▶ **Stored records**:
..........

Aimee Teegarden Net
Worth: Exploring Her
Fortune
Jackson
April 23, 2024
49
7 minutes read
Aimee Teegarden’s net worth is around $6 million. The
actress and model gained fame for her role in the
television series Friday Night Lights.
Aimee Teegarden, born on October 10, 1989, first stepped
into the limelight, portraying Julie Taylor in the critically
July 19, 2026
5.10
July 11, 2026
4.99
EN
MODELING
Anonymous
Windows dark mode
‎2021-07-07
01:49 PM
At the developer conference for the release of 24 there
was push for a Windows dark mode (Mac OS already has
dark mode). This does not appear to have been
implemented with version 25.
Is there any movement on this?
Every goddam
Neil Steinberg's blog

..........

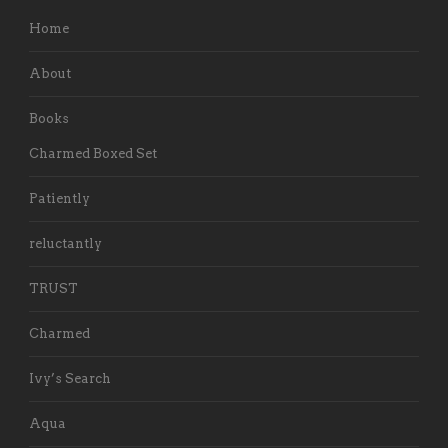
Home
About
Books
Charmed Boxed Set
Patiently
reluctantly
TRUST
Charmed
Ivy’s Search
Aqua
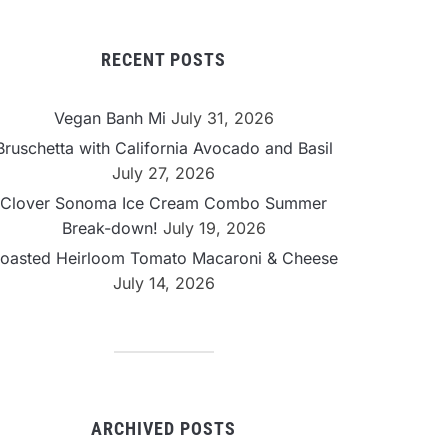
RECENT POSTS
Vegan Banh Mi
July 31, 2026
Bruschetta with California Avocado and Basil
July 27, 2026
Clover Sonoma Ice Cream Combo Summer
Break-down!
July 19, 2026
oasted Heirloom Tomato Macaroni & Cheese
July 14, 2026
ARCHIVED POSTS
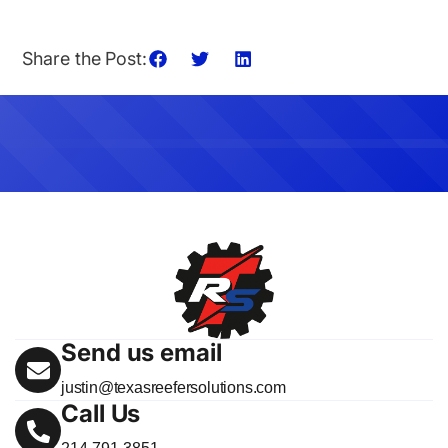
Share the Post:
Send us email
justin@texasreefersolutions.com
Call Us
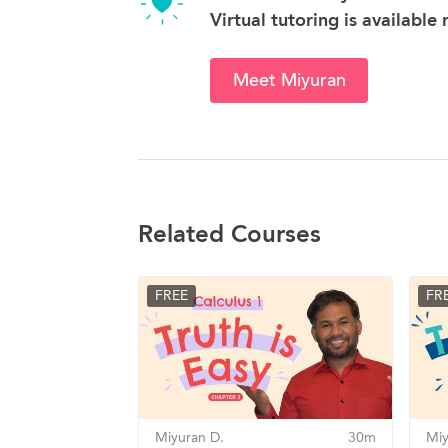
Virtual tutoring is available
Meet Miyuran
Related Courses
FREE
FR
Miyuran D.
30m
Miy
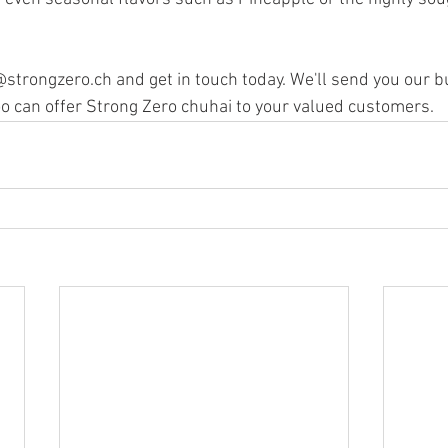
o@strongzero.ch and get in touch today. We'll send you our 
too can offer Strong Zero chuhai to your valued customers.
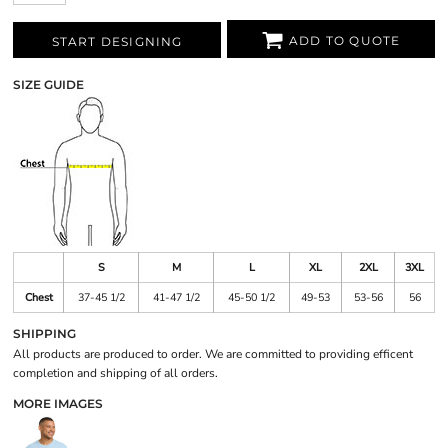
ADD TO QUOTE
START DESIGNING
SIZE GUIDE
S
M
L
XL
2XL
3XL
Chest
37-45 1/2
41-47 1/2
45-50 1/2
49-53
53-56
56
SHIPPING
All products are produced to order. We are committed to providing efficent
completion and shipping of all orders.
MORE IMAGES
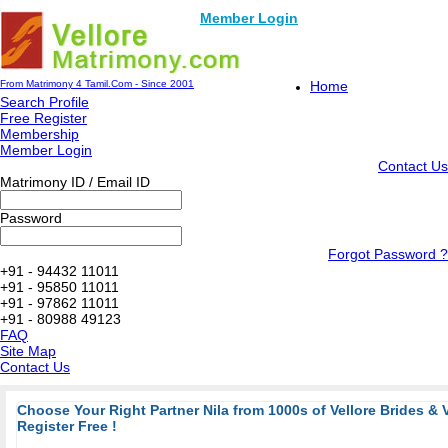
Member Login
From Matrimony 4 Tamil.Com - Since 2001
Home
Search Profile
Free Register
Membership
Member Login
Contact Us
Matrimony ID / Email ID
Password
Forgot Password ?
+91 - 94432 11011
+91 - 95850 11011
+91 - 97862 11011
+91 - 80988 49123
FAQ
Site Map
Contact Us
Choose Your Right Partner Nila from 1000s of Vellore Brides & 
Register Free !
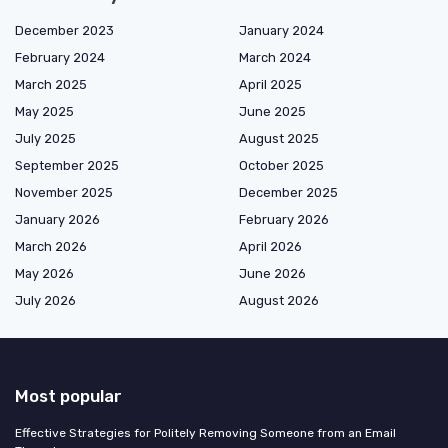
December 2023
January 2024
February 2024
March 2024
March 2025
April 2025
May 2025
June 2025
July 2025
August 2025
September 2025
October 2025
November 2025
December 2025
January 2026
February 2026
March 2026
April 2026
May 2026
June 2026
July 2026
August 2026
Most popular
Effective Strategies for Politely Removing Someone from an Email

..........

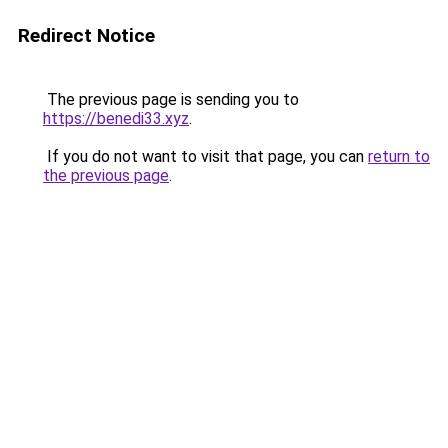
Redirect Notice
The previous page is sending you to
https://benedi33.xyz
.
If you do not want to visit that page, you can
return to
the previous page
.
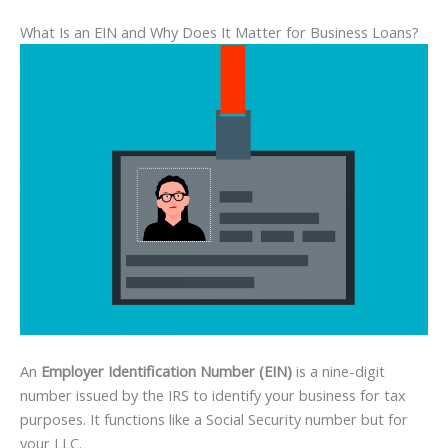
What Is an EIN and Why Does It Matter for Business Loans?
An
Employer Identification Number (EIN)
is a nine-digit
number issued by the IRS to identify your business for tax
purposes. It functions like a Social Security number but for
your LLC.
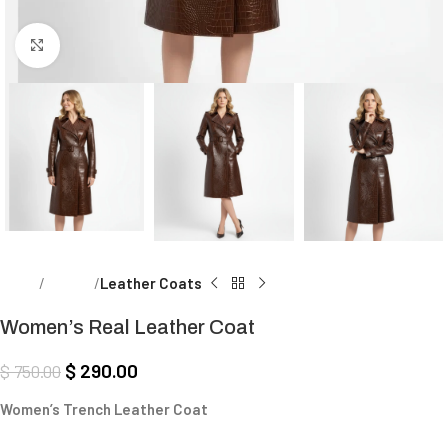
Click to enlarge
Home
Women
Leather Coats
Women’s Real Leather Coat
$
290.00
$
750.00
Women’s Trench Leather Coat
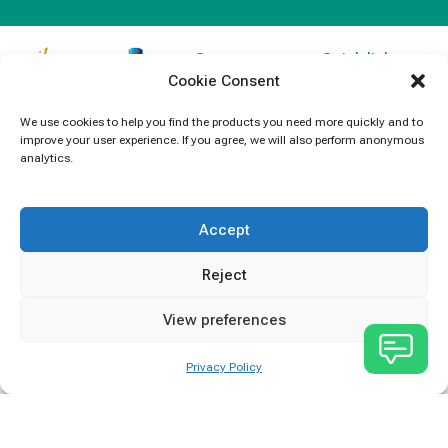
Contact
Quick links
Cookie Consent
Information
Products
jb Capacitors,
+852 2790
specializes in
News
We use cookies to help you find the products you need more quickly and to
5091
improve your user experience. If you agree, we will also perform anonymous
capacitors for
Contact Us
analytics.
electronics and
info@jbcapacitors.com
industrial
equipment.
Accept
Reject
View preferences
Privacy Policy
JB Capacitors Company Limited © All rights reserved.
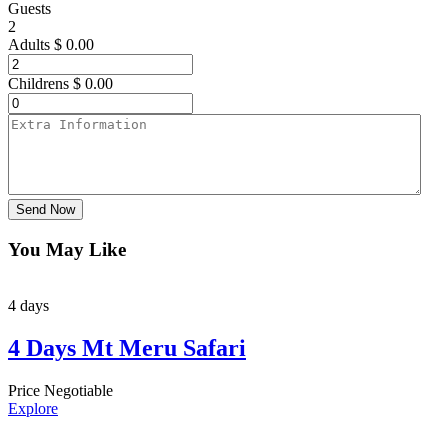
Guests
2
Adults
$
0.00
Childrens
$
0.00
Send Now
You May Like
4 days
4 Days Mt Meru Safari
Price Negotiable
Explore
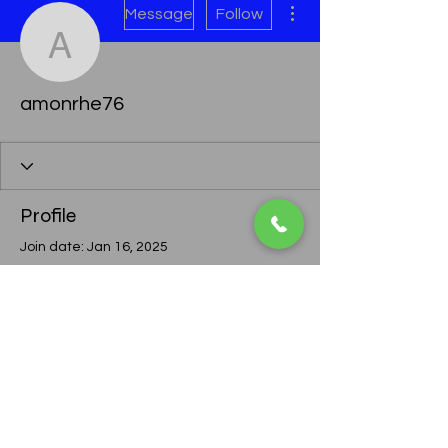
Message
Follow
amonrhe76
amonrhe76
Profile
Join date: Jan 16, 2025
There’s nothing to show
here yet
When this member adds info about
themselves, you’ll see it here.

..........

▶ **JOB**:
Look through the entries and return each line that has the word "Windows" in it.

▶ **ANSWER FOR THE TASK**:
Windows dark mode
was push for a Windows dark mode (Mac OS already has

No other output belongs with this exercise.